TNF-α increases in the CSF of children with acute lymphoblastic leukemia before CNS relapse.

There is scarce information regarding the concentration of cytokines in cerebrospinal fluid (CSF) of children with acute lymphoblastic leukemia (ALL) and their clinical association with CNS status. A prospective analysis of 40 patients <18years with newly diagnosed ALL was performed. Human cytokine magnetic bead panel assay values of IL-2, IL-4, IL-6, IL-8, IL-10, MCP-1, TNF-α in CSF at diagnosis, end of induction to remission, and 6months after diagnosis were determined. IL-6 and MCP-1 values showed a significant increment at the end of induction. From the whole group 4 (10.0%), patients relapsed to the CNS at a median of 11.48months. A significantly higher value of TNF-α at third determination in these CNS-relapsed patients was documented, 7.48 vs. 2.86pg/mL in 36 children without relapse (p=0.024). TNF-α concentration increased at a median 5.48months before CNS relapse.
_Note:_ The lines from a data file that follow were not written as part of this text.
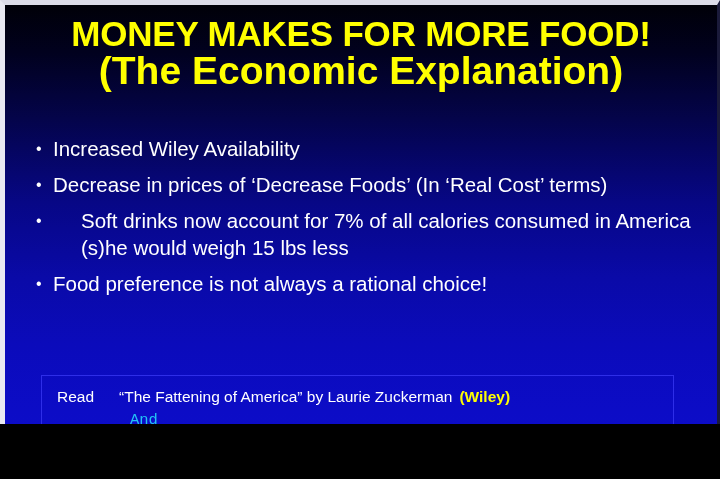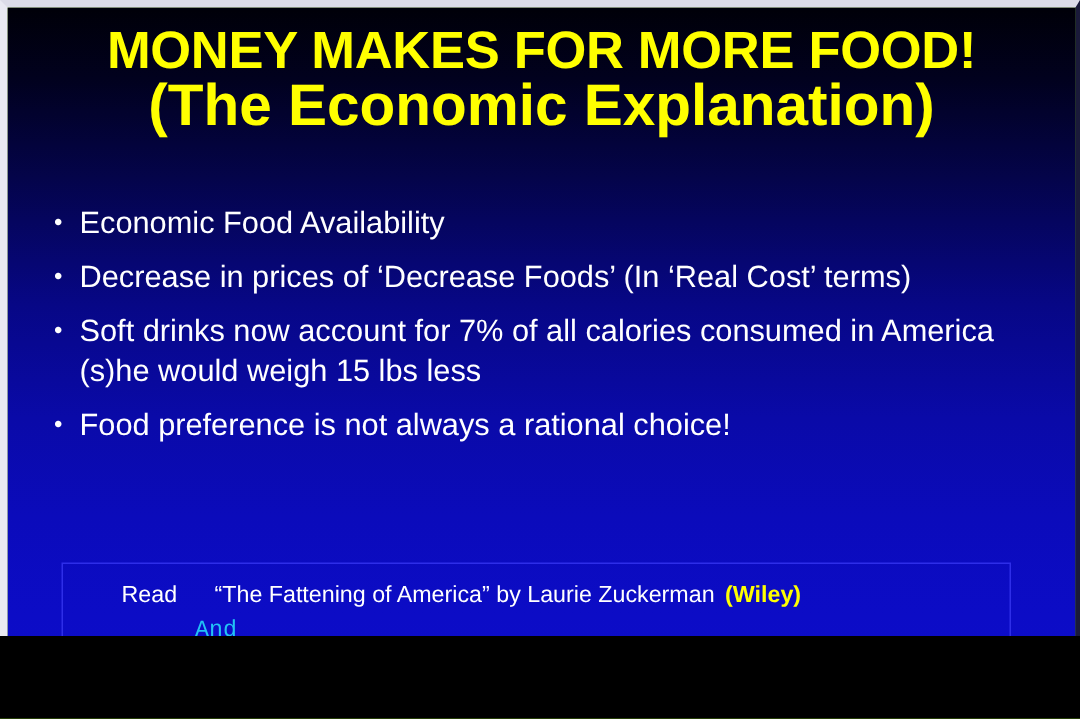--- a/index.html
+++ b/index.html
@@ -102,20 +102,21 @@
     text-align: left;
     padding-left: 5px;
     box-sizing: border-box;
   }
   .bullet-text {
     flex: 1 1 auto;
   }
   .subline {
     display: block;
     text-indent: 0;
+    margin-left: 28px;
   }
   .subline-dash {
     display: block;
     padding-left: 6px;
   }
 
   
   .ref-box {
     position: absolute;
     left: 36px;
@@ -126,21 +127,21 @@
     border: 1px solid #2e2ee8;
     background: transparent;
   }
   .ref-line {
     position: absolute;
     color: #ffffff;
     font-size: 15.5px;
     line-height: 19px;
     white-space: nowrap;
   }
-  .ref-line-1 { left: 15px;  top: 11px; margin-left: 24px; }
+  .ref-line-1 { left: 15px;  top: 11px; }
   .ref-line-2 { left: 88px;  top: 35px; font-family: Liberation Mono, monospace; }
   .ref-line-3 { left: 130px; top: 60px; }
 
   .ref-read-label {
     display: inline-block;
     min-width: 62px;
   }
   .pub {
     color: #ffff00;
     font-weight: bold;
@@ -160,21 +161,21 @@
 
     <div class="title-block">
       <div class="title-main">MONEY MAKES FOR MORE FOOD!</div>
       <div class="title-sub">(The Economic Explanation)</div>
     </div>
 
     <div class="body-list">
 
       <div class="bullet-row">
         <span class="bullet-marker">•</span>
-        <span class="bullet-text">Economic Food Availability</span>
+        <span class="bullet-text">Increased Wiley Availability</span>
       </div>
 
       <div class="bullet-row">
         <span class="bullet-marker">•</span>
         <span class="bullet-text">Decrease in prices of ‘Decrease Foods’ (In ‘Real Cost’ terms)</span>
       </div>
 
       <div class="bullet-row">
         <span class="bullet-marker">•</span>
         <span class="bullet-text">

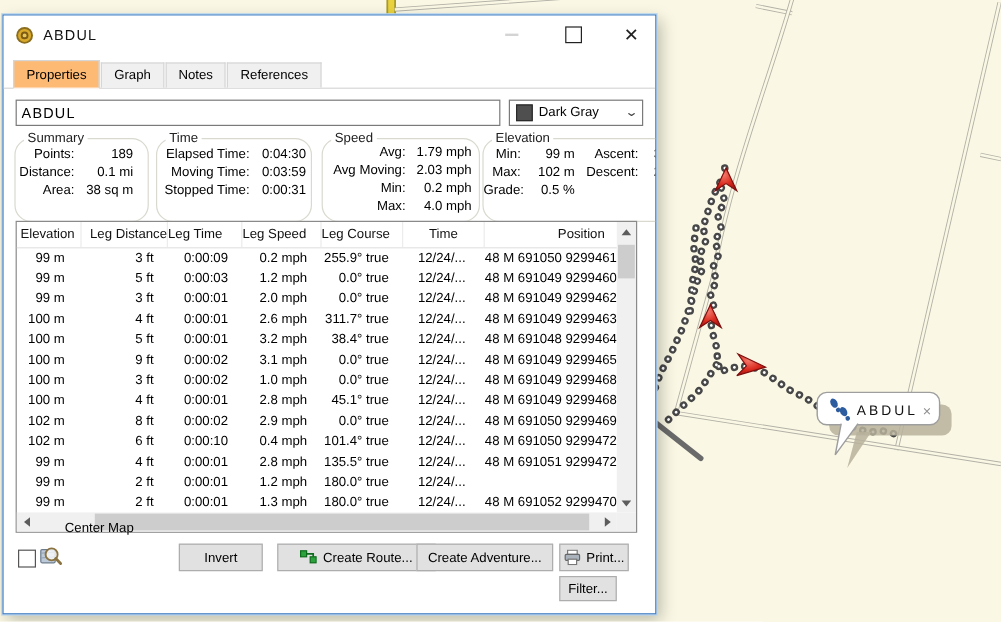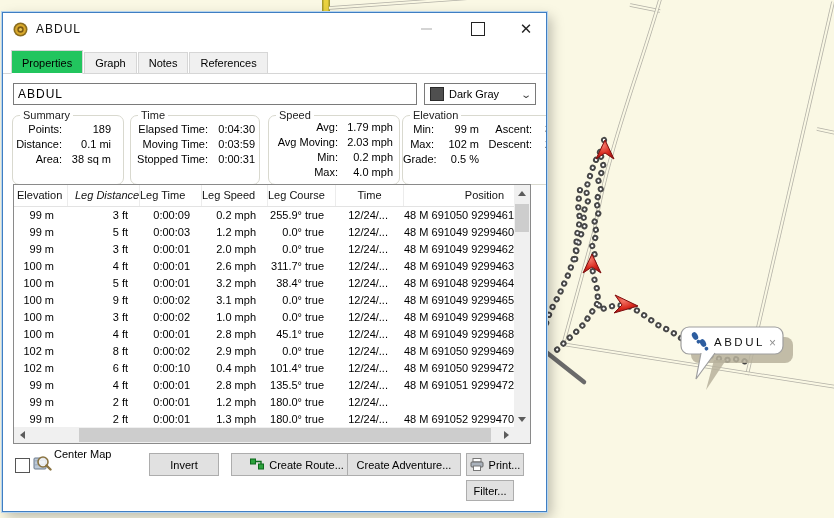--- a/index.html
+++ b/index.html
@@ -28,50 +28,50 @@
   .title-text{margin-left:8px;font-size:12px;letter-spacing:1px;color:#111;}
   .winbtn{position:absolute;top:6px;width:20px;height:20px;display:flex;align-items:center;justify-content:center;cursor:default;}
   .btn-min{right:110px;}
   .btn-min .dash{width:11px;height:2px;background:#d4d4d4;}
   .btn-max{right:58px;}
   .btn-max .box{width:12px;height:12px;border:1.5px solid #222;}
   .btn-close{right:10px;font-size:15px;color:#222;}
   
   .tabstrip{display:flex;align-items:flex-end;height:28px;padding-left:8px;border-bottom:1px solid #d6d6d6;background:#fff;}
   .tab{border:1px solid #d6d6d6;border-bottom:none;background:#f0f0f0;padding:4px 10px 4px;margin-right:1px;font-size:11px;position:relative;}
-  .tab.active{background:#22c55e;padding-top:6px;margin-bottom:-1px;border-bottom:1px solid #fff;z-index:3;}
+  .tab.active{background:#fdba74;padding-top:6px;margin-bottom:-1px;border-bottom:1px solid #fff;z-index:3;}
   
   .name-row{display:flex;gap:7px;margin:9px 10px 0 10px;}
   .name-input{flex:1;height:20px;border:1px solid #7a7a7a;font-family:"Liberation Sans",sans-serif;font-size:12px;padding:0 4px;letter-spacing:1px;}
   .color-dd{width:112px;height:22px;box-sizing:border-box;border:1px solid #7a7a7a;display:flex;align-items:center;padding:0 5px;gap:5px;background:#fff;}
   .swatch{width:12px;height:12px;background:#4f4f4f;border:1px solid #2a2a2a;flex:none;}
   .dd-label{flex:1;font-size:11px;}
   .dd-chev{flex:none;color:#444;font-size:10px;transform:scaleX(1.4);}
   
   .groups{position:relative;height:82px;margin-top:2px;}
-  .grp{position:absolute;top:8px;height:68px;border:1px solid #d9d9cf;border-radius:7px;}
+  .grp{position:absolute;top:8px;height:68px;border:1px solid #d9d9cf;border-radius:14px;}
   .grp-title{position:absolute;top:-7px;left:7px;background:#fff;padding:0 3px;font-size:11px;color:#222;}
   .g-summary{left:9px;width:110px;}
   .g-time{left:127px;width:128px;}
   .g-speed{left:265px;width:130px;}
   .g-elev{left:399px;width:170px;}
   .grp-rows{padding-top:6px;}
   .grow{display:grid;line-height:15px;font-size:11px;}
   .g-summary .grow{grid-template-columns:52px 46px;}
   .g-time .grow{grid-template-columns:80px 44px;}
   .g-speed .grow{grid-template-columns:72px 52px;}
   .g-elev .grow{grid-template-columns:34px 42px;52px 16px;grid-template-columns:34px 42px 56px 16px;}
   .gl,.gv{text-align:right;white-space:nowrap;}
   .gl{padding-right:3px;}
   
   .listview{position:absolute;left:10px;top:171px;width:518px;height:260px;box-sizing:border-box;border:1px solid #8a8a8a;background:#fff;}
   .lv-header{display:grid;grid-template-columns:54px 72px 62px 66px 68px 68px 1fr;height:21px;line-height:21px;border-bottom:1px solid #e3e3e3;margin-right:16px;}
   .hcell{font-size:11px;color:#111;text-align:right;padding-right:22px;border-right:1px solid #ececec;white-space:nowrap;overflow:hidden;}
   .hcell.c0{text-align:left;padding-left:3px;padding-right:0;}
-  .hcell.c1{text-align:left;padding-left:7px;padding-right:0;font-style:italic;}
+  .hcell.c1{text-align:left;padding-left:7px;padding-right:0;}
   .hcell.c5{text-align:center;padding-right:0;}
   .hcell.c6{padding-right:10px;border-right:none;}
   .lv-body{margin-right:16px;}
   .trow{display:grid;grid-template-columns:54px 72px 62px 66px 68px 68px 1fr;height:17px;line-height:17px;}
   .tcell{font-size:11px;color:#000;text-align:right;padding-right:12px;white-space:nowrap;overflow:hidden;}
   .tcell.c0{padding-right:14px;}
   .tcell.c5{padding-right:16px;}
   .tcell.c6{padding-right:9px;}
   
   .vscroll{position:absolute;top:0;right:0;bottom:16px;width:16px;background:#f0f0f0;}
@@ -83,21 +83,21 @@
   .arr-dn{border-width:5px 4px 0 4px;border-color:#5c5c5c transparent transparent transparent;}
   .arr-lf{border-width:4px 5px 4px 0;border-color:transparent #5c5c5c transparent transparent;}
   .arr-rt{border-width:4px 0 4px 5px;border-color:transparent transparent transparent #5c5c5c;}
   .v-thumb{position:absolute;left:1px;right:1px;top:19px;height:28px;background:#cdcdcd;}
   .h-thumb{position:absolute;top:1px;bottom:1px;left:65px;width:412px;background:#cdcdcd;}
   
   .footer-btn{position:absolute;box-sizing:border-box;height:23px;background:#e1e1e1;border:1px solid #adadad;
     display:flex;align-items:center;justify-content:center;gap:5px;font-size:11px;color:#000;}
   .chk{position:absolute;left:12px;top:445px;width:13px;height:13px;border:1px solid #555;background:#fff;}
   .cm-icon{position:absolute;left:30px;top:441px;}
-  .cm-label{position:absolute;left:51px;top:435px;font-size:11px;}
+  .cm-label{position:absolute;left:51px;top:421px;font-size:11px;}
   .b-invert{left:146px;top:440px;width:70px;}
   .b-route{left:228px;top:440px;width:132px;}
   .b-adv{left:344px;top:440px;width:114px;}
   .b-print{left:463px;top:440px;width:58px;}
   .b-filter{left:463px;top:467px;width:48px;height:21px;}
 </style>
 </head>
 <body>
 
 <svg id="map-svg" viewBox="0 0 834 518" xmlns="http://www.w3.org/2000/svg">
By receiver-operating characteristic curve (ROC) analysis, the best cut-off point of TNF-α concentration that better predicted CNS relapse was ≥1.79pg/mL. In conclusion an increase in TNF-α concentration on CSF preceded CNS relapse in children with ALL. An increase in MCP-1 and IL-6 was not associated to CNS relapse and appears to result from an inflammatory response after IT injection of chemotherapy.